_WORK INSTRUCTIONS_: Span requested from the data below: the line with "- enhancing-tissue mask" through the line with "Brain MRI from", both included. Give only these lines again, exactly, and leave every picture out.

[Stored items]

▼

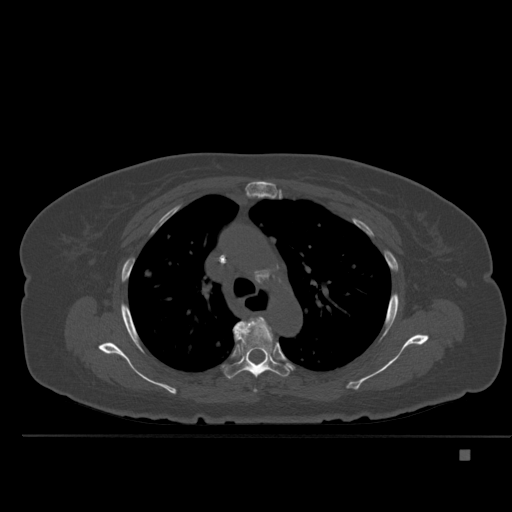
CT including the spine, one axial slice; position 357 of 477 along the scan axis; bone window (W 1800 / L 400 HU); 1.5 mm slice thickness; 512 × 512 image matrix. Female patient, age 74 years. From the clinical record (not read from this slice): primary cancer: colon.
Annotated regions visible in this slice (semi-automatically segmented with operator editing):
- T4 vertebra: bounding box <249,317,266,392> (left, top, right, bottom; pixels)
- T5 vertebra: <224,317,291,379>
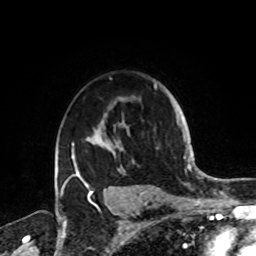
Breast MRI, one axial slice. Slice 61 of 72 in the series (ordered by position). Cropped to one breast. Dynamic contrast-enhanced series, time point 2 of 8 at this slice position (early post-contrast). 1.5 T. TE 4.2 ms, TR 7 ms. 2.2 mm slice thickness. 256 × 256 image matrix, field of view 185 × 185 mm. Female patient.
Annotated regions visible in this slice (semi-automatically segmented with operator editing):
- enhancing-tissue mask used for the functional tumour volume (all voxels passing the contrast-enhancement thresholds inside the analysis volume; usually the tumour): bounding box [x1, y1, x2, y2] px = [61, 84, 160, 189]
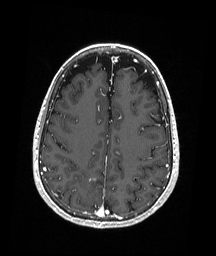
Brain MRI from a brain-tumour surgery series, one axial slice. Position 74 of 192 along the scan axis. T1-weighted post-contrast. 1 mm slice thickness. 216 × 256 image matrix, field of view 211 × 250 mm. From the clinical record (not read from this slice): histopathology: Astrocytoma; WHO grade: 3; IDH mutation: yes.
Structures marked on this image (expert manual segmentation):
- tumour: bounding box [x1, y1, x2, y2] px = [88, 177, 96, 182]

▲

_WRITTEN ANSWER_:
- enhancing-tissue mask used for the functional tumour volume (all voxels passing the contrast-enhancement thresholds inside the analysis volume; usually the tumour): bounding box [x1, y1, x2, y2] px = [61, 84, 160, 189]
Brain MRI from a brain-tumour surgery series, one axial slice. Position 74 of 192 along the scan axis. T1-weighted post-contrast. 1 mm slice thickness. 216 × 256 image matrix, field of view 211 × 250 mm. From the clinical record (not read from this slice): histopathology: Astrocytoma; WHO grade: 3; IDH mutation: yes.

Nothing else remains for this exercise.